| TASK DESCRIPTION |
Whenever a line in the records below holds the string "right", include it in the count, and state the number alone.

============

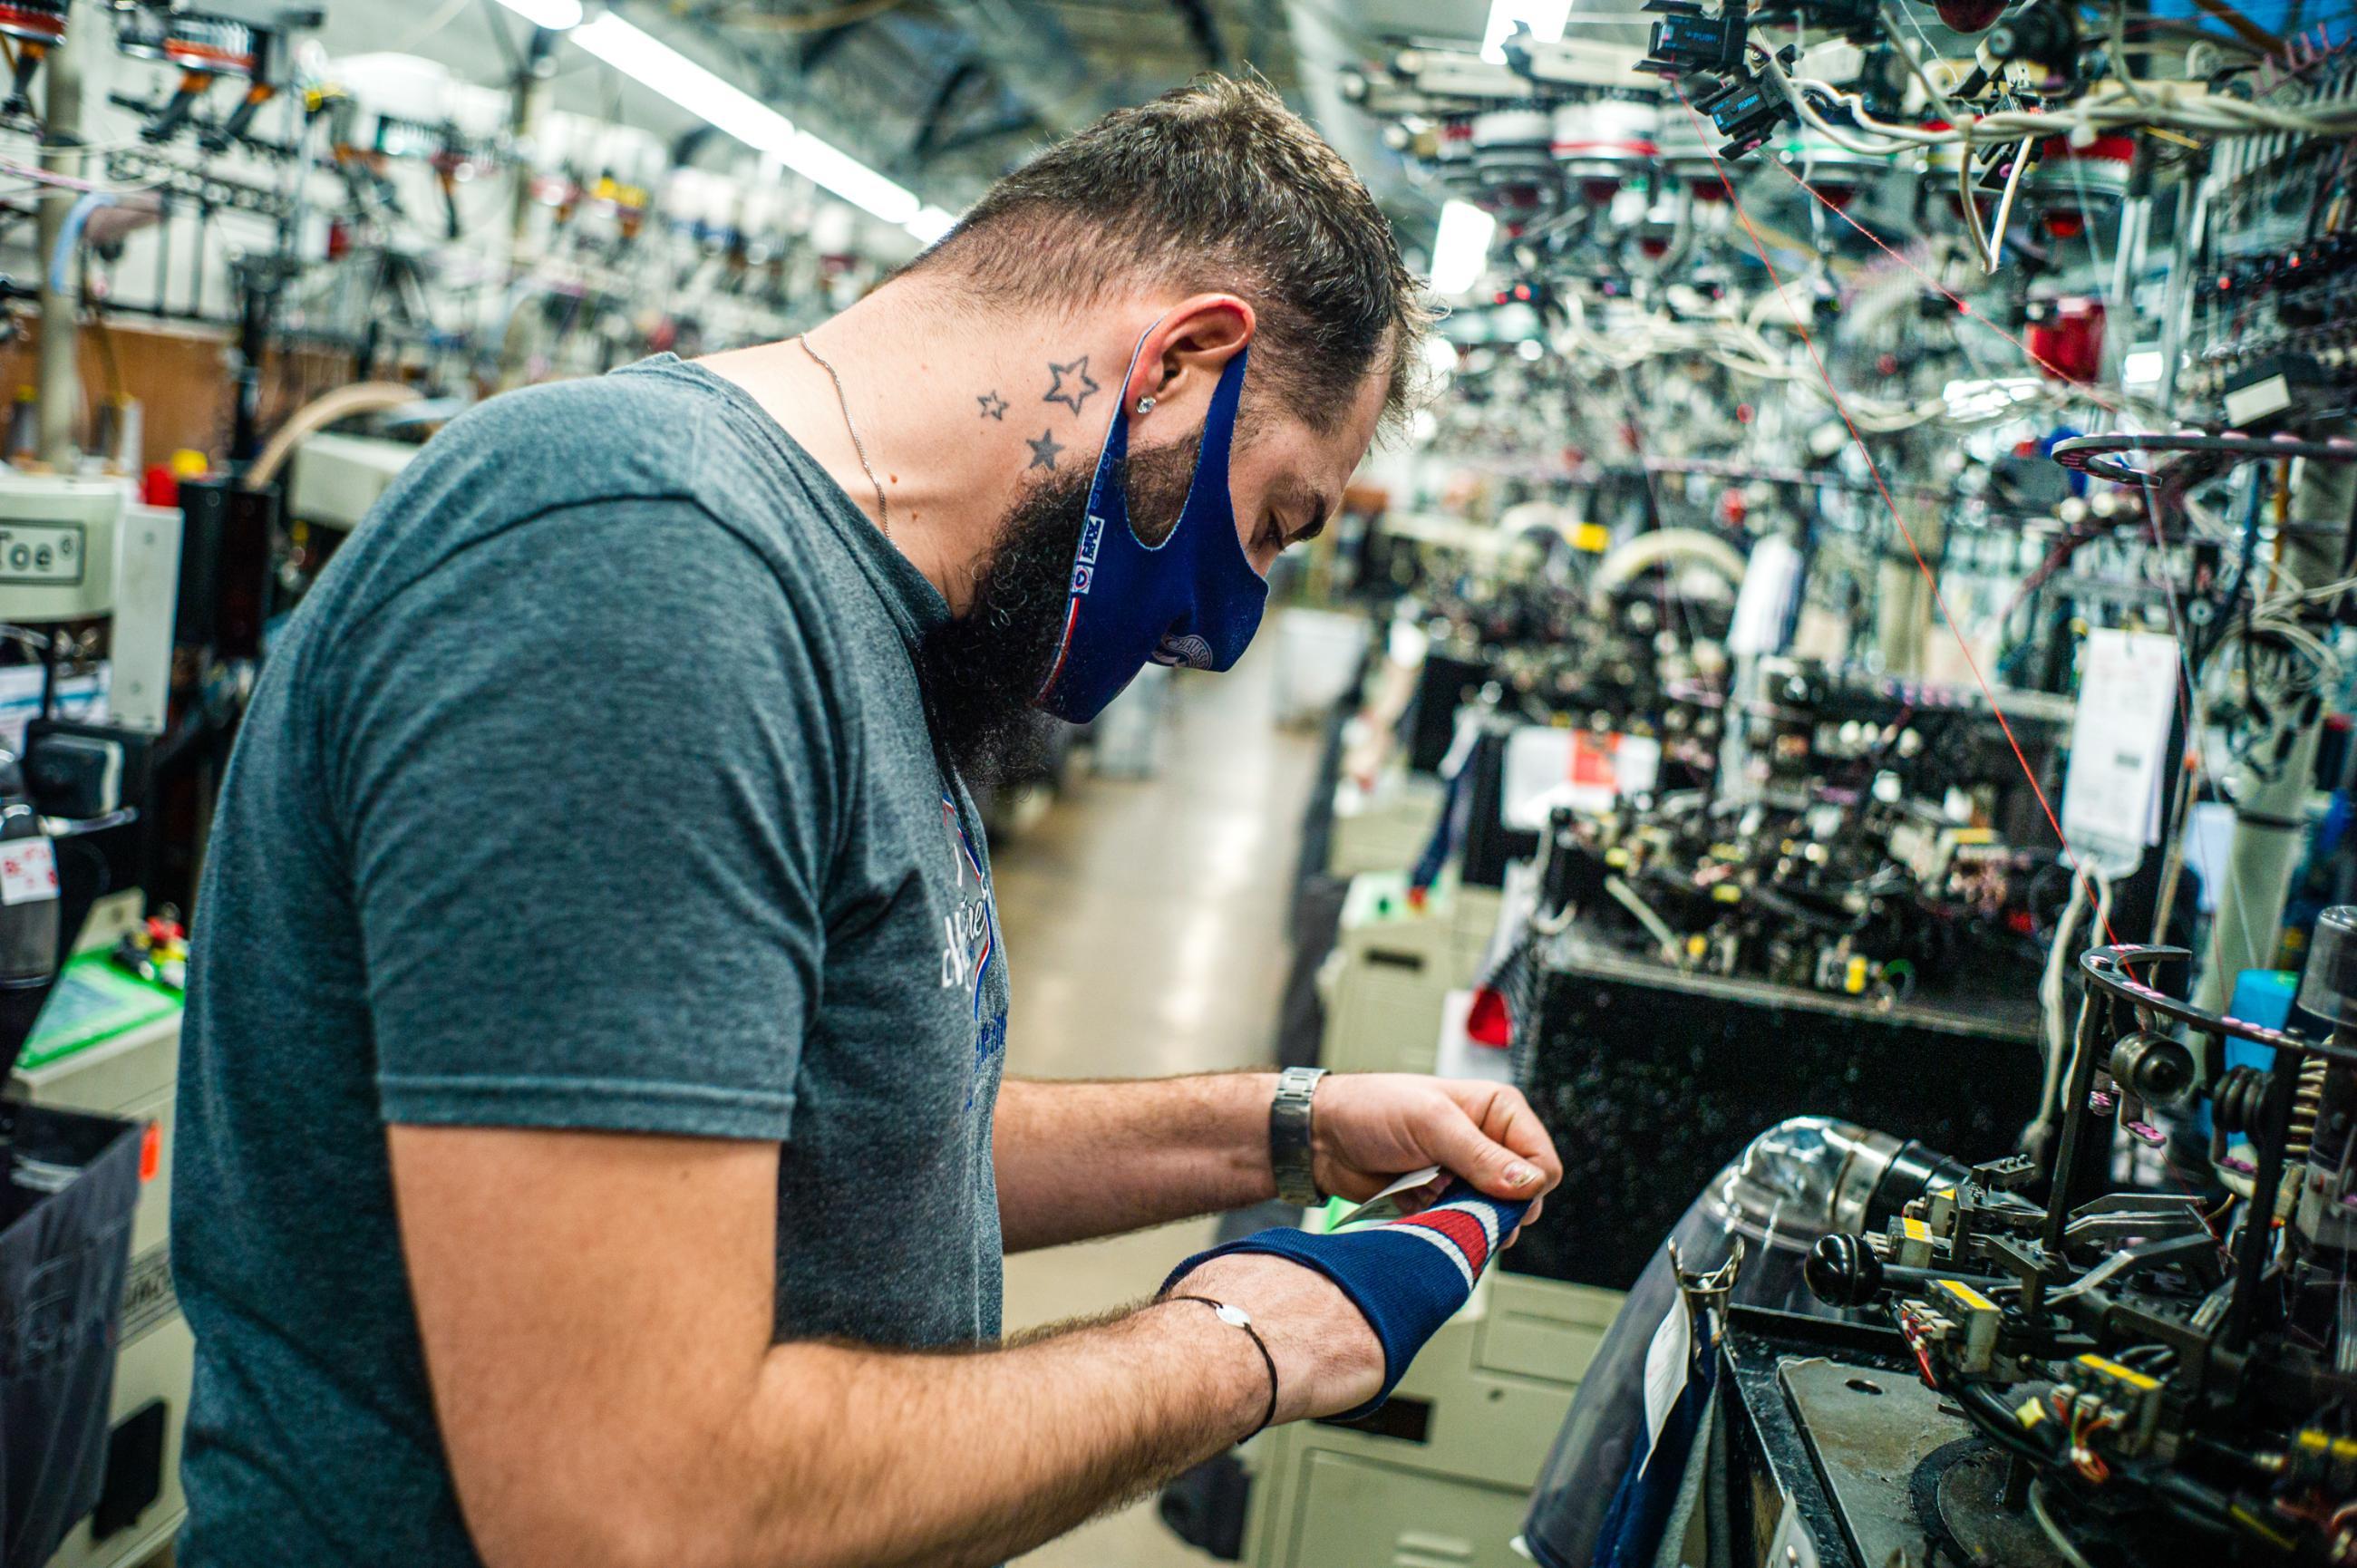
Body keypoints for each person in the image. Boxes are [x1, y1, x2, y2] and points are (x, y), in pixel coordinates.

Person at [173, 76, 1564, 1568]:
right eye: (1273, 518)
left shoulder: (874, 617)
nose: (1227, 625)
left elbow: (841, 1138)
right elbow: (635, 1513)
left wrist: (1277, 1131)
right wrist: (1246, 1339)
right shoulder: (647, 568)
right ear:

============

| RESULT |
5